Published: August 21, 2013
The Drive In on North Weber Street has a simple all-American vibe - it serves basic burgers and sweet soft-serve, blasts oldies on a stereo and has a tattered American flag pinned to storage shed.
For the Drive In's new owner, Bill Miller, the flag has a greater meaning: It's tattered and burned, but it survived last summer's Waldo Canyon fire. Miller salvaged it from a friend, who flew it in front of his Wickes Road home, which survived the fire.
"He was going to throw it out," Miller said. "I thought about the Waldo Canyon fire, because there are so many firefighters that come by our place, you know, it would be cool to put it up by our place. It was just one of those things on a whim."
He set it behind a large piece of Pikes Peak Glass, and attached it to a shed on The Drive In's outdoor patio. In basic red lettering he painted around it: "Flown 2012 Waldo Canyon fire, God Bless Our Firefighters."
Colorado Springs firefighters from Station 2, on East San Miguel Street a few blocks down, will stop by for a soft-serve occasionally. Some have seen the flag, others have not.
"There are several of them that bring families and they noticed it," Miller said of the flag. "They will pass little badges, you know junior firefighter badges, to the customers."

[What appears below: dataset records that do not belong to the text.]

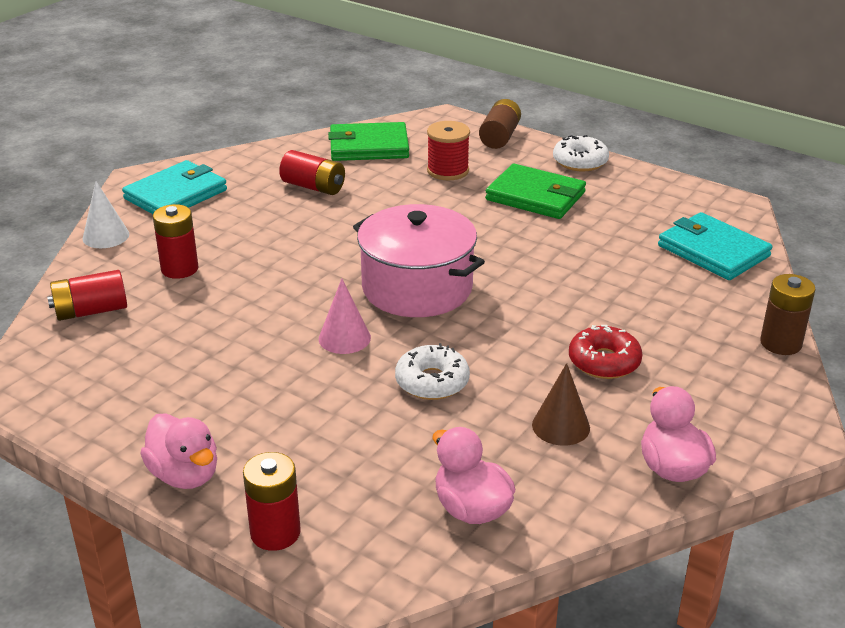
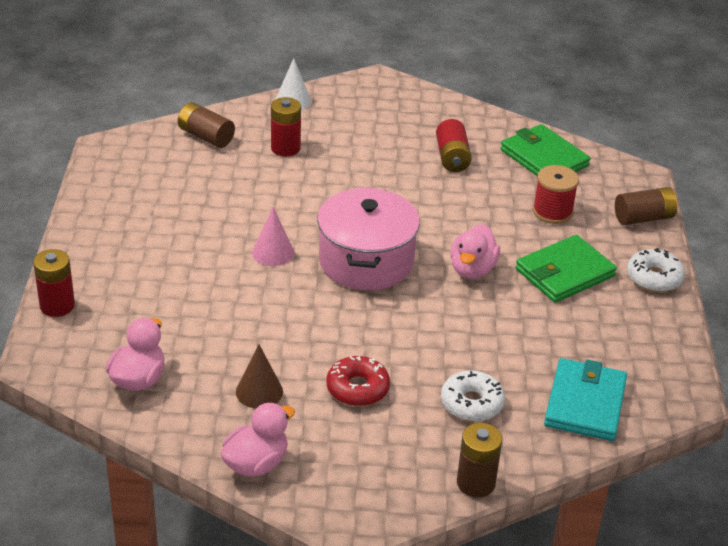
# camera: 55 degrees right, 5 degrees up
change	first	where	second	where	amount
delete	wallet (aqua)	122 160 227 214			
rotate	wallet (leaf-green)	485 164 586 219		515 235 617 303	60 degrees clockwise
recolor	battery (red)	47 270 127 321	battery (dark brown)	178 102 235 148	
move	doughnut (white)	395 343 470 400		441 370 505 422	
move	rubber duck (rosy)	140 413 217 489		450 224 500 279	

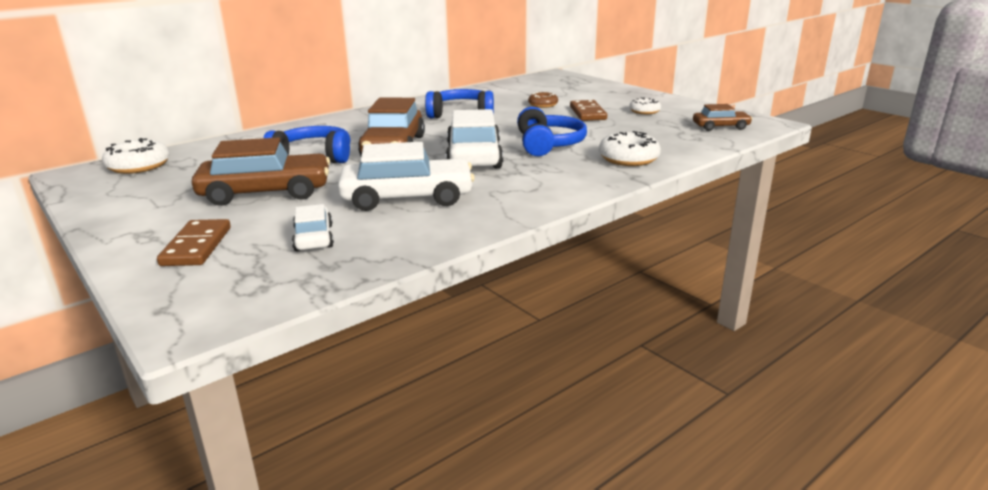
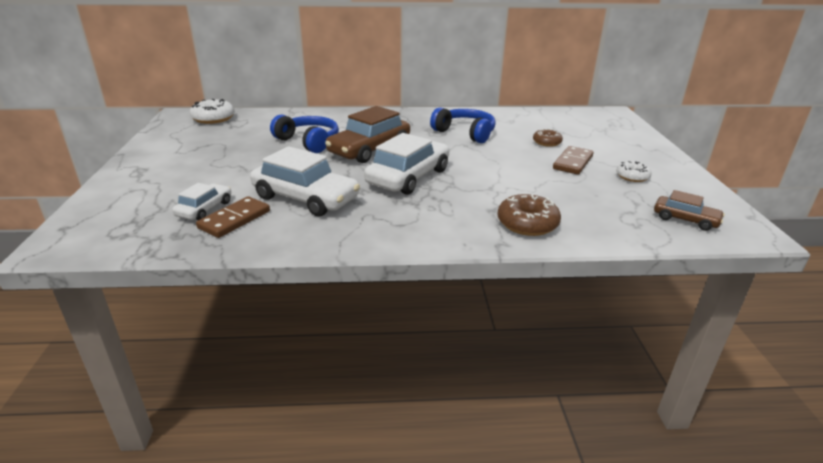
# camera: 35 degrees right, 5 degrees up
change	first	where	second	where	amount
delete	over-ear headphones (cobalt)	517 107 587 156			
recolor	doughnut (white)	599 131 661 166	doughnut (dark brown)	497 194 561 236	
delete	car (dark brown)	192 137 330 206			
move	domino piece (dark brown)	157 219 231 266		196 196 270 238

The flag is not immediately obvious - it's at the back of the business, in a dark corner with picnic benches where couples can sit out of the glare of The Drive In's lights. But last summer, from that back side, Miller could see the firestorm as it descended into Mountain Shadows on June 26, as it consumed 347 homes and killed two people. His friend on Wickes Road had been evacuated and stayed with him for eight days until residents were allowed back home to survey the damage.
The summer of Waldo was also Miller's first "season," so he says, with The Drive In. It opened in 1955, and the Waldo flag is an oddly contemporary relic from a new chapter in Colorado Springs history.
He bought the place as a retirement project, and is "trying to grow it slowly," fixing it up and improving the basic fare.
To keep the business running, Miller's trying to stick to his life's mantra, a saying he heard years ago: "The main thing is to keep the main thing, the main thing."
He painted that, in red letters, next to the flag.